====== Stored data
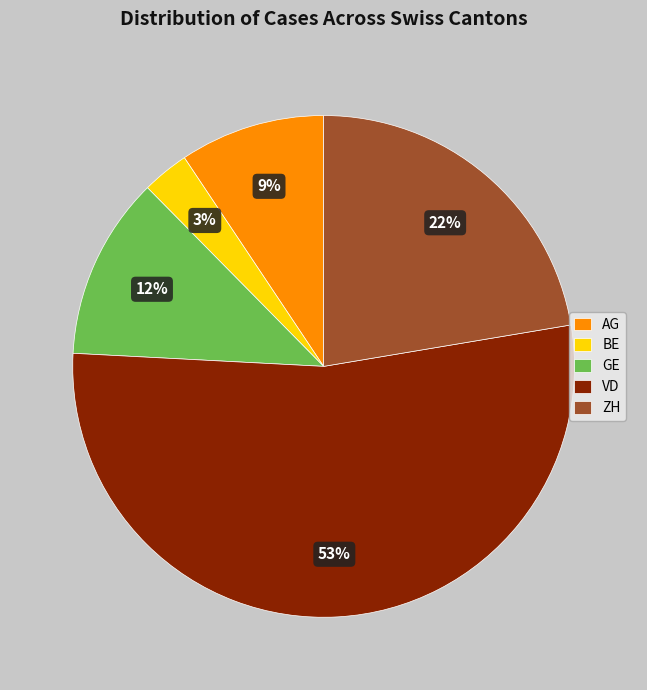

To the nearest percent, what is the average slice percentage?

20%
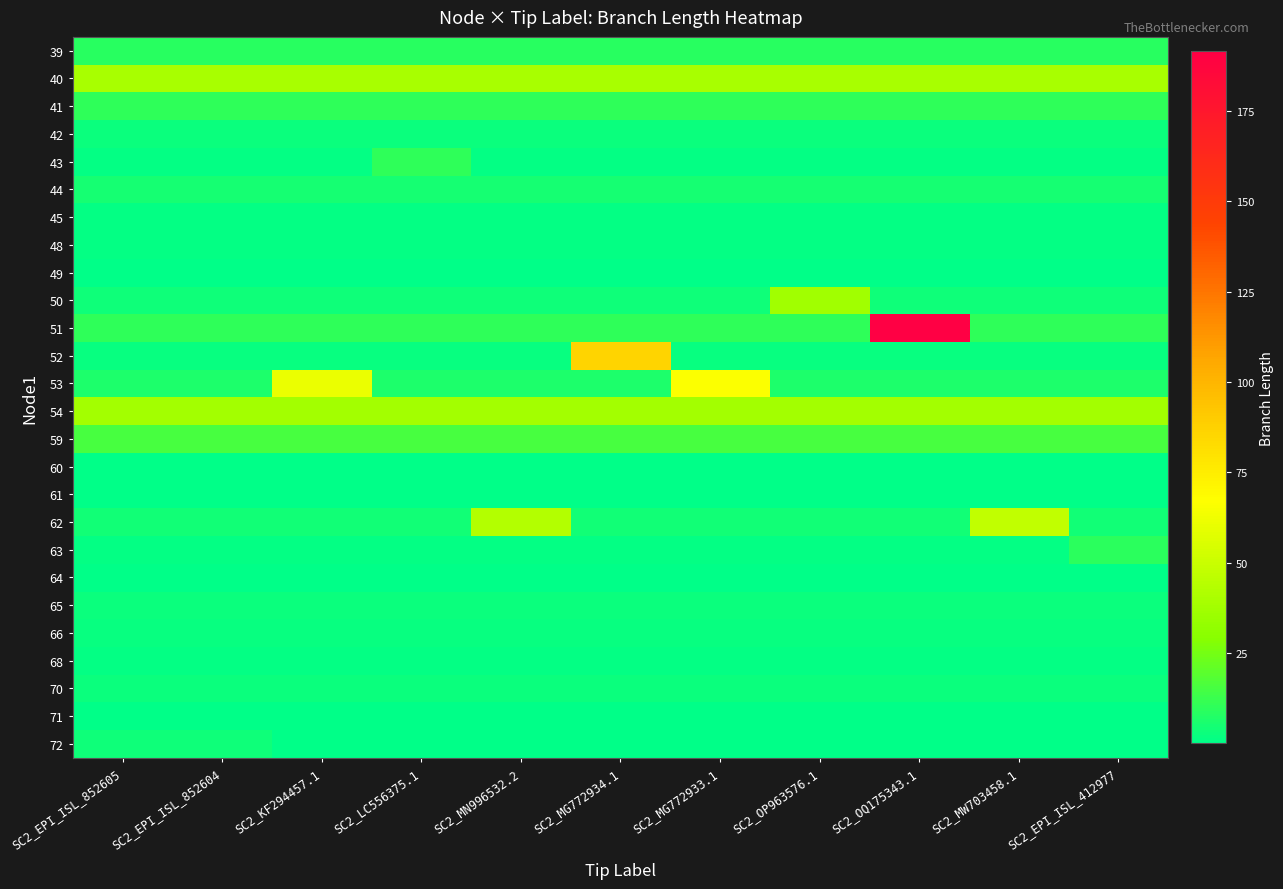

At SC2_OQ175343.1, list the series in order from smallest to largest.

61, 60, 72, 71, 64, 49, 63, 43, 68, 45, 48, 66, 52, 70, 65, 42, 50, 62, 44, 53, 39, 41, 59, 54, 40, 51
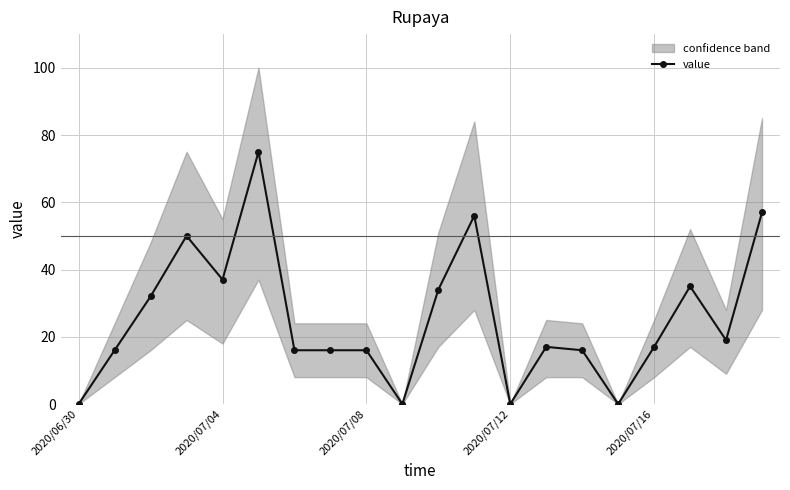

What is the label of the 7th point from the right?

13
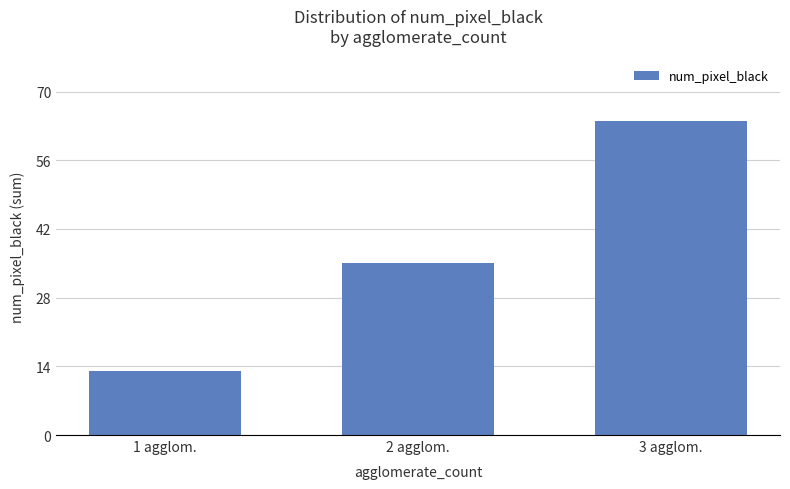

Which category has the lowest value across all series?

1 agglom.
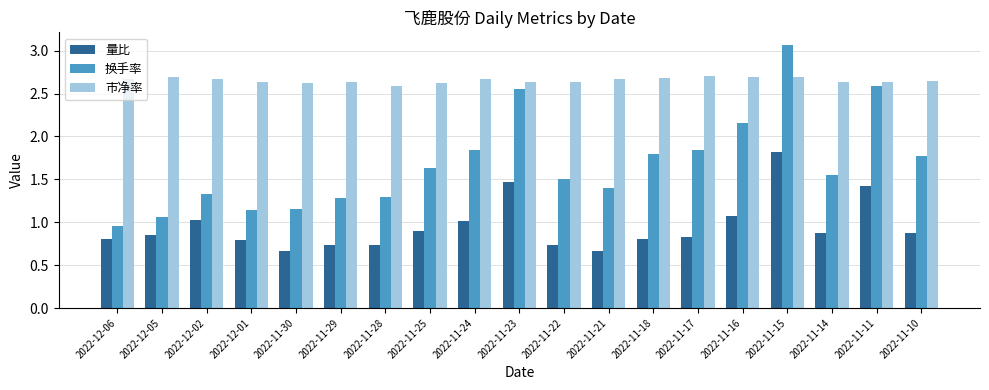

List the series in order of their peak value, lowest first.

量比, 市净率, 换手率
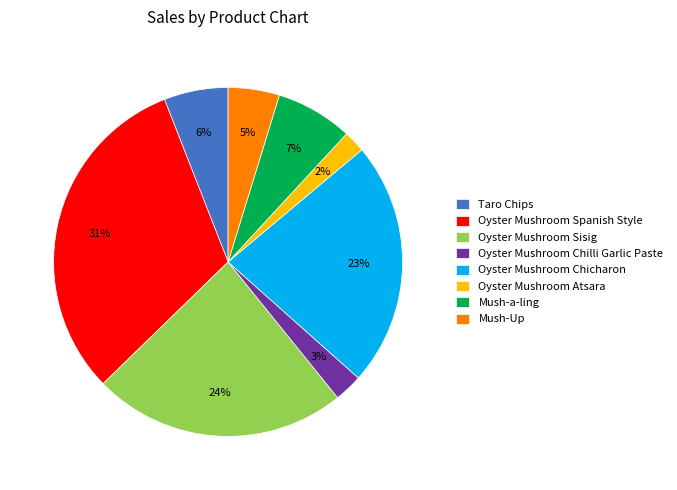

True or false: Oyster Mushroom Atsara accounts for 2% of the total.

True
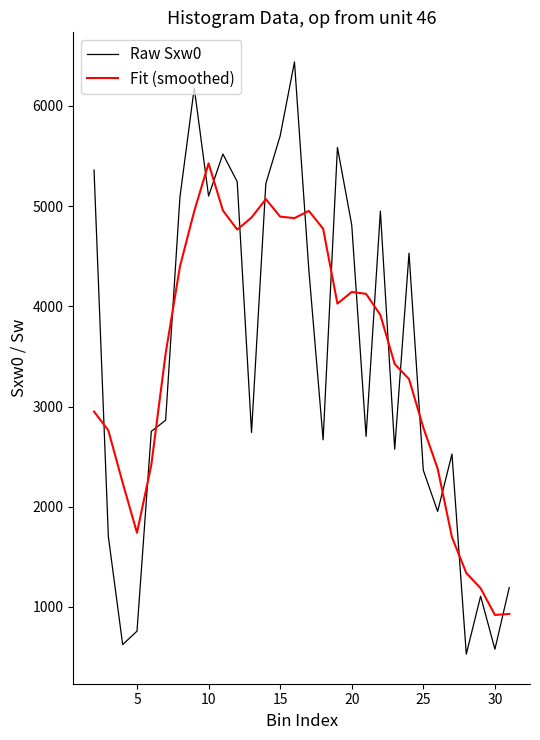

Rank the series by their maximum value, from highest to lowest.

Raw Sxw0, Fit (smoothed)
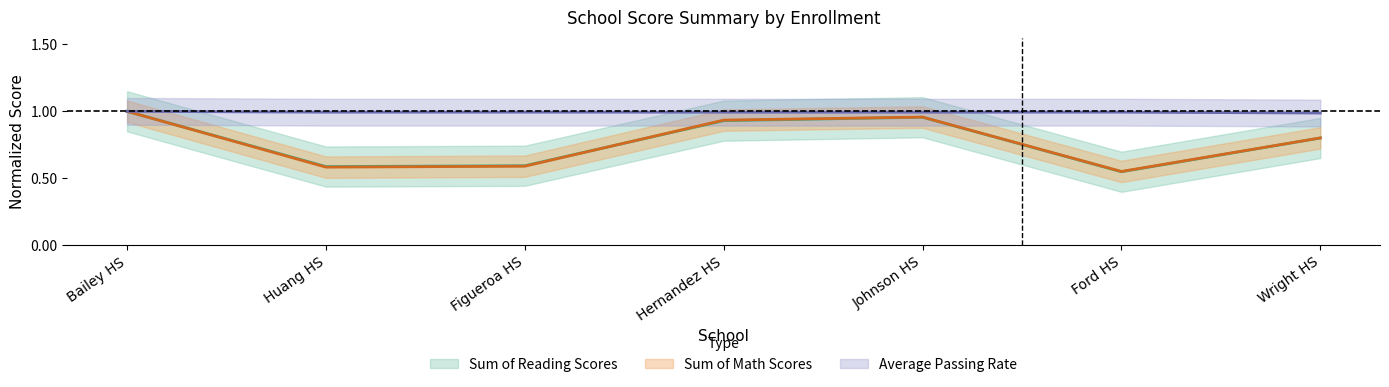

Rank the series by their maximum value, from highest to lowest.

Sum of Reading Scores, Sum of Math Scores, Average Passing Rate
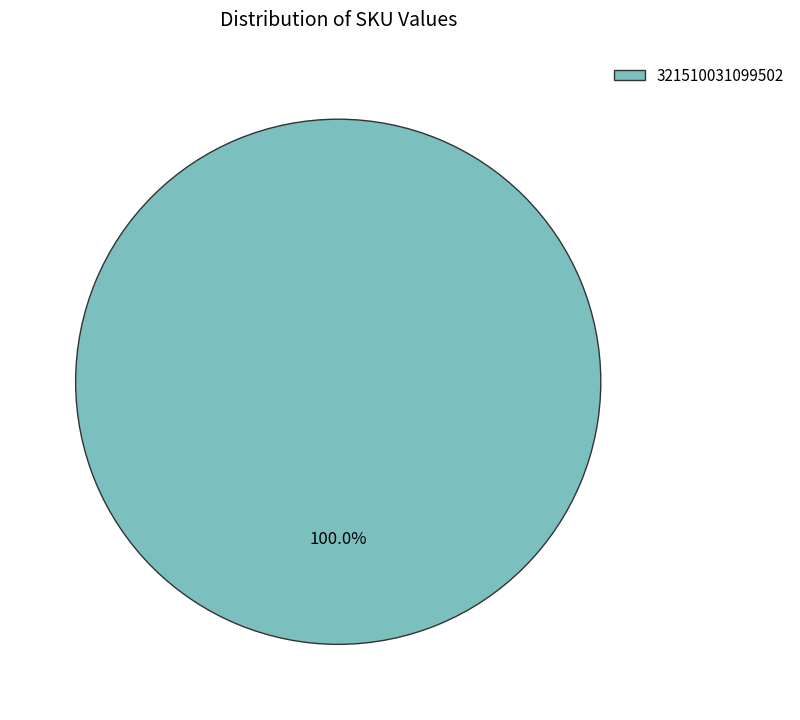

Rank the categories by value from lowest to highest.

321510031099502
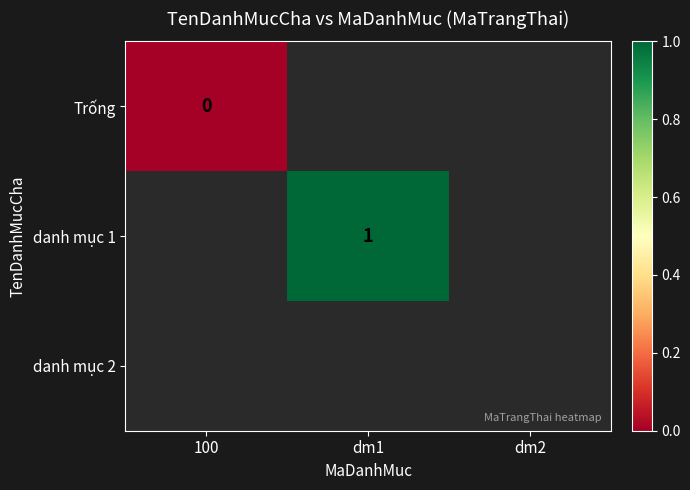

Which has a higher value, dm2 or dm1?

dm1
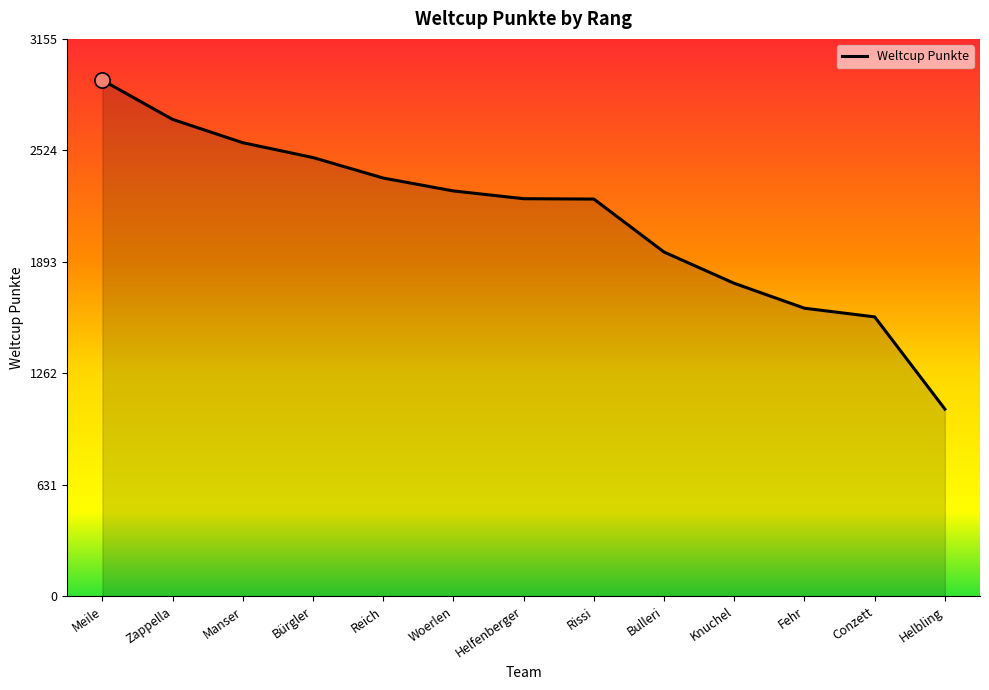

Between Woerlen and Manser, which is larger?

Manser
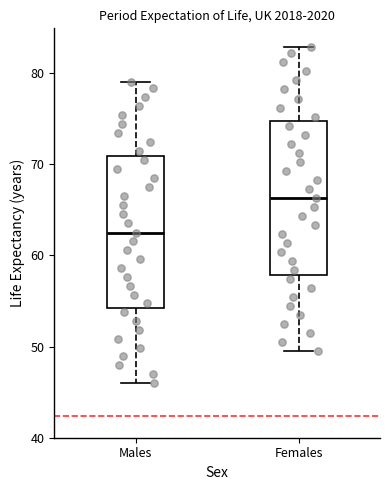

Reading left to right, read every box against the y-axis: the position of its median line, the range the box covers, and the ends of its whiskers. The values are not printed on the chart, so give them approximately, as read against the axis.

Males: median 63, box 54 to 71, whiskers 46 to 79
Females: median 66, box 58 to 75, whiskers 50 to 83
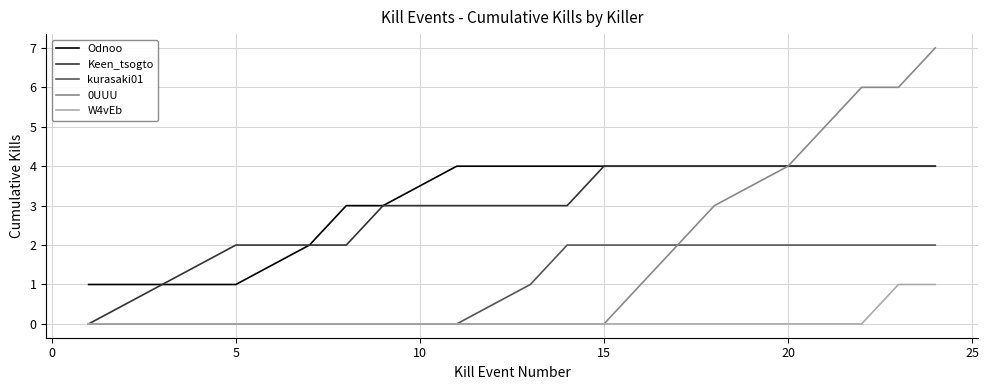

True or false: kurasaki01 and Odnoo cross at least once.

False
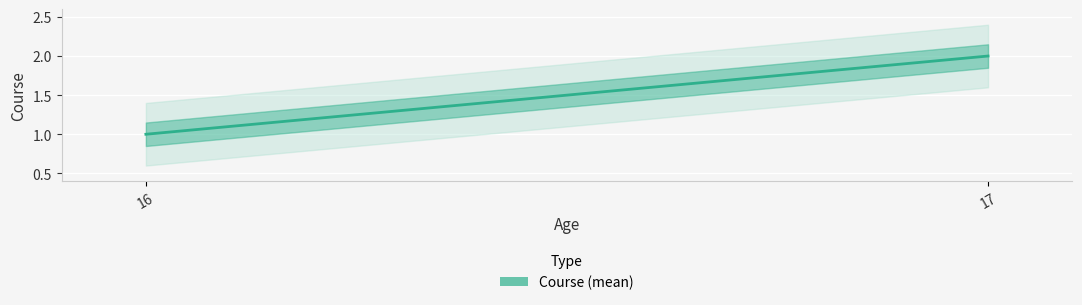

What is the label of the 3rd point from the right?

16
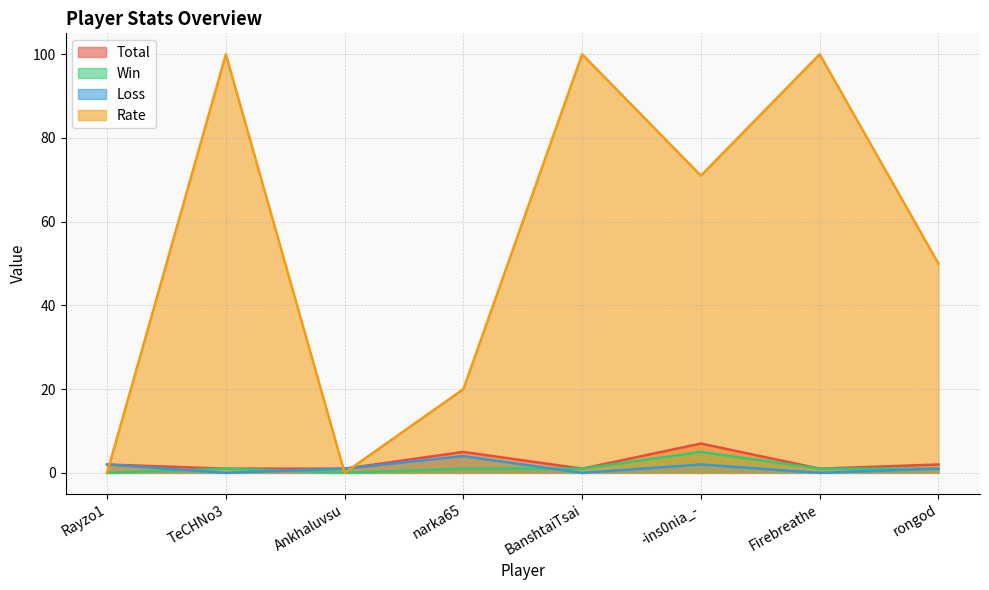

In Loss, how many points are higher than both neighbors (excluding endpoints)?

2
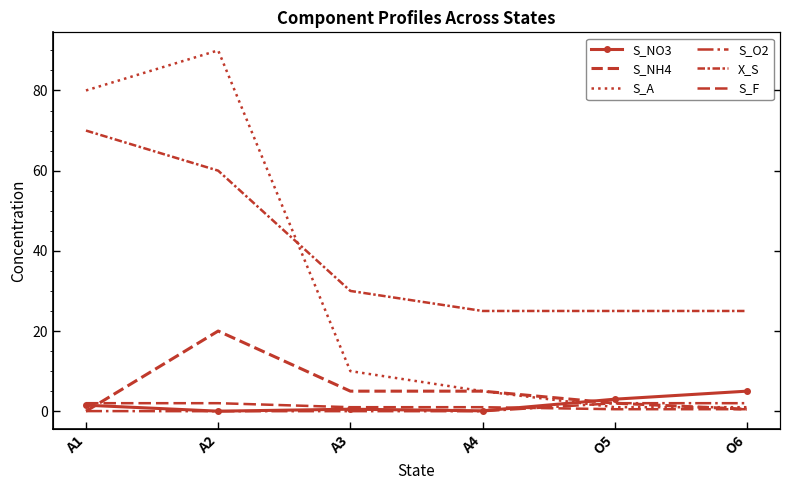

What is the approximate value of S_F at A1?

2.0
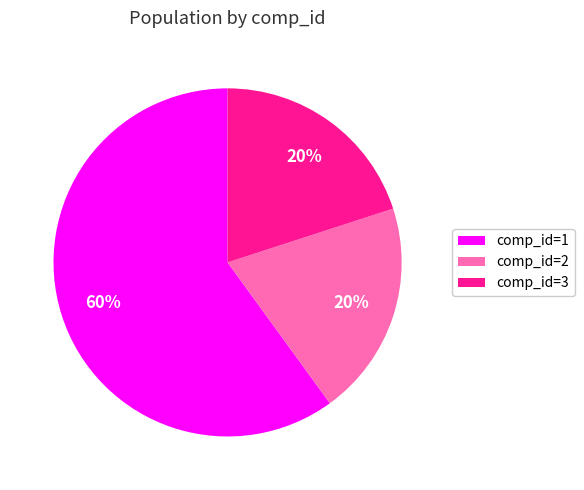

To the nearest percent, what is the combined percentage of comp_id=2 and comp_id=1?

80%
============
> [Directions]:
Gather every line of the records that contains the string "series", treating uppercase and lowercase as different.

> [Solution to this exercise]:
At SC2_OQ175343.1, list the series in order from smallest to largest.
Which category has the lowest value across all series?
List the series in order of their peak value, lowest first.
Rank the series by their maximum value, from highest to lowest.
Rank the series by their maximum value, from highest to lowest.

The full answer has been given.